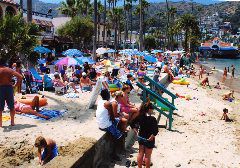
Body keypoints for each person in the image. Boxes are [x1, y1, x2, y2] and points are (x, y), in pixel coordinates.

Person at [130, 100, 158, 168]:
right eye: (152, 109)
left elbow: (132, 123)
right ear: (149, 109)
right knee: (147, 156)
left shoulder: (140, 116)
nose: (153, 111)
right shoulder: (153, 119)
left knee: (140, 154)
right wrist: (152, 136)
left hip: (141, 137)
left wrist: (136, 132)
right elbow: (155, 130)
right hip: (149, 139)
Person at [0, 58, 23, 127]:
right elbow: (20, 77)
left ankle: (0, 124)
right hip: (9, 88)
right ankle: (12, 122)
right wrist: (16, 85)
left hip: (0, 88)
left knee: (0, 107)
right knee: (11, 106)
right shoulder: (9, 70)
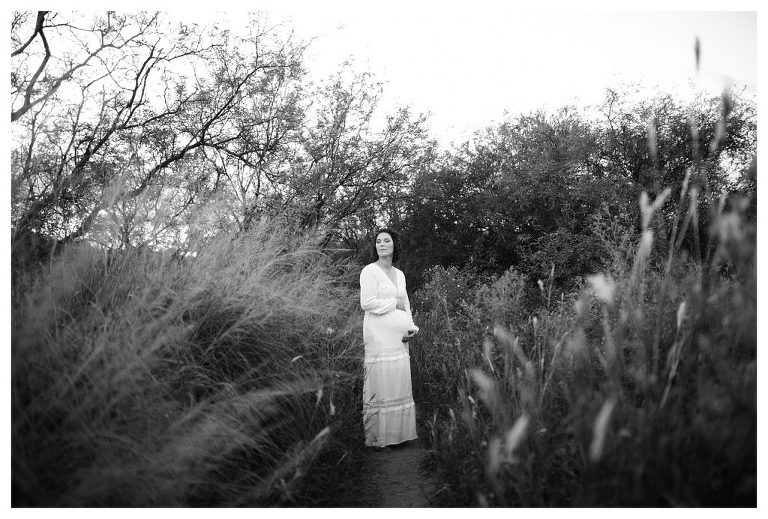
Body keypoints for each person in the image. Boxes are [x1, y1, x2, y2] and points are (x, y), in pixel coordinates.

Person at [359, 229, 420, 448]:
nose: (382, 244)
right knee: (382, 381)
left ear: (395, 245)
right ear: (375, 247)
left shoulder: (400, 274)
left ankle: (399, 436)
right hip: (378, 334)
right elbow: (367, 303)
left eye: (387, 240)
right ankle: (379, 439)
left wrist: (411, 326)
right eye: (378, 241)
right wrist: (393, 305)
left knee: (397, 381)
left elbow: (406, 303)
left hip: (399, 338)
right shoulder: (369, 271)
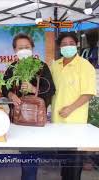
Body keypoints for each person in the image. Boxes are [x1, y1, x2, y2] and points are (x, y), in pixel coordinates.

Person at [2, 33, 55, 180]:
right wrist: (11, 95)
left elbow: (51, 89)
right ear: (15, 50)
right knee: (24, 153)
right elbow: (4, 87)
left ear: (32, 48)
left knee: (30, 156)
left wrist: (33, 89)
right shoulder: (12, 68)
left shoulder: (41, 66)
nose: (24, 49)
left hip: (35, 119)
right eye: (20, 47)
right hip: (18, 118)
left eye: (27, 47)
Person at [51, 32, 96, 180]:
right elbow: (50, 89)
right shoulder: (55, 65)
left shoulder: (85, 65)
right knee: (64, 160)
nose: (68, 46)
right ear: (59, 47)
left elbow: (88, 93)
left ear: (76, 45)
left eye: (71, 43)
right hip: (57, 121)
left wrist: (70, 108)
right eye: (64, 44)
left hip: (75, 122)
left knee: (75, 161)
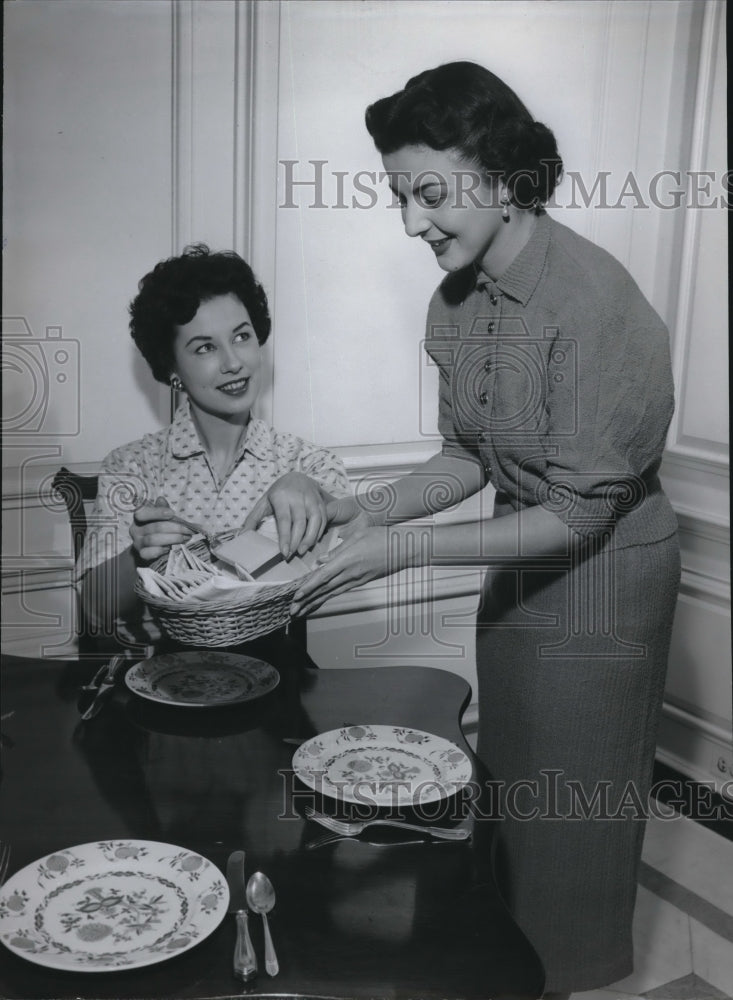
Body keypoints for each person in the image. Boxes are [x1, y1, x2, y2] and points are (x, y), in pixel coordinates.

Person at [291, 62, 680, 994]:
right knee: (509, 794)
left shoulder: (590, 304)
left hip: (604, 590)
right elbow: (466, 457)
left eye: (431, 194)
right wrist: (369, 509)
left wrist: (403, 548)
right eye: (398, 195)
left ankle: (574, 976)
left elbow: (583, 510)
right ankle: (508, 969)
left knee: (573, 822)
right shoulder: (454, 302)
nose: (412, 221)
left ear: (503, 178)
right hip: (518, 573)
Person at [77, 244, 350, 644]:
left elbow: (346, 559)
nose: (233, 362)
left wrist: (321, 501)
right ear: (171, 368)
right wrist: (137, 556)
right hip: (164, 681)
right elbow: (94, 610)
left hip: (279, 680)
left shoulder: (307, 463)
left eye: (241, 336)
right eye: (205, 347)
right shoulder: (133, 465)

******

# WHAT TO WORK ON:
Repeat the entries above exactly and skip the images.

# EXERCISE RESPONSE:
Body keypoints for each person in the image. Boxes are [x1, y1, x2, y2] and points are (x, y), in pixel coordinates.

Person at [130, 100, 158, 168]:
right eye: (152, 109)
left elbow: (132, 123)
right ear: (149, 109)
right knee: (147, 156)
left shoulder: (140, 116)
nose: (153, 111)
right shoulder: (153, 119)
left knee: (140, 154)
right wrist: (152, 136)
left hip: (141, 137)
left wrist: (136, 132)
right elbow: (155, 130)
right hip: (149, 139)
Person at [0, 58, 23, 127]:
right elbow: (20, 77)
left ankle: (0, 124)
right hip: (9, 88)
right ankle: (12, 122)
right wrist: (16, 85)
left hip: (0, 88)
left knee: (0, 107)
right knee: (11, 106)
right shoulder: (9, 70)
Body keypoints for each person in the image. Boxes are [x1, y1, x2, y2] and points are (x, y), in pixel coordinates.

Person at [359, 229, 420, 448]:
nose: (382, 244)
right knee: (382, 381)
left ear: (395, 245)
right ear: (375, 247)
left shoulder: (400, 274)
left ankle: (399, 436)
right hip: (378, 334)
right elbow: (367, 303)
left eye: (387, 240)
right ankle: (379, 439)
left wrist: (411, 326)
right eye: (378, 241)
right wrist: (393, 305)
left knee: (397, 381)
left elbow: (406, 303)
left hip: (399, 338)
right shoulder: (369, 271)
Body keypoints for each person in the image. Boxes are [x1, y1, x2, y2] and points are (x, y), in pixel coordinates.

Person at [2, 33, 55, 180]:
right wrist: (11, 95)
left elbow: (51, 89)
right ear: (15, 50)
right knee: (24, 153)
right elbow: (4, 87)
left ear: (32, 48)
left knee: (30, 156)
left wrist: (33, 89)
right shoulder: (12, 68)
left shoulder: (41, 66)
nose: (24, 49)
left hip: (35, 119)
right eye: (20, 47)
right hip: (18, 118)
left eye: (27, 47)
Person at [51, 32, 96, 180]:
right elbow: (50, 89)
right shoulder: (55, 65)
left shoulder: (85, 65)
right knee: (64, 160)
nose: (68, 46)
right ear: (59, 47)
left elbow: (88, 93)
left ear: (76, 45)
left eye: (71, 43)
right hip: (57, 121)
left wrist: (70, 108)
right eye: (64, 44)
left hip: (75, 122)
left knee: (75, 161)
Body keypoints for each person in the image. Boxes are [x1, y1, x2, y2] and points are (x, y), in pixel coordinates.

Person at [291, 62, 680, 994]:
right knee: (509, 794)
left shoulder: (590, 304)
left hip: (604, 590)
right elbow: (466, 457)
left eye: (431, 194)
right wrist: (369, 509)
left wrist: (403, 548)
right eye: (398, 195)
left ankle: (574, 976)
left elbow: (583, 510)
right ankle: (508, 969)
left knee: (573, 822)
right shoulder: (454, 302)
nose: (412, 221)
left ear: (503, 178)
right hip: (518, 573)
Person at [77, 244, 350, 644]:
left elbow: (346, 559)
nose: (233, 362)
left wrist: (321, 501)
right ear: (171, 368)
right wrist: (137, 556)
right hip: (164, 681)
right elbow: (94, 610)
left hip: (279, 680)
left shoulder: (307, 463)
left eye: (241, 336)
right eye: (205, 347)
right shoulder: (133, 465)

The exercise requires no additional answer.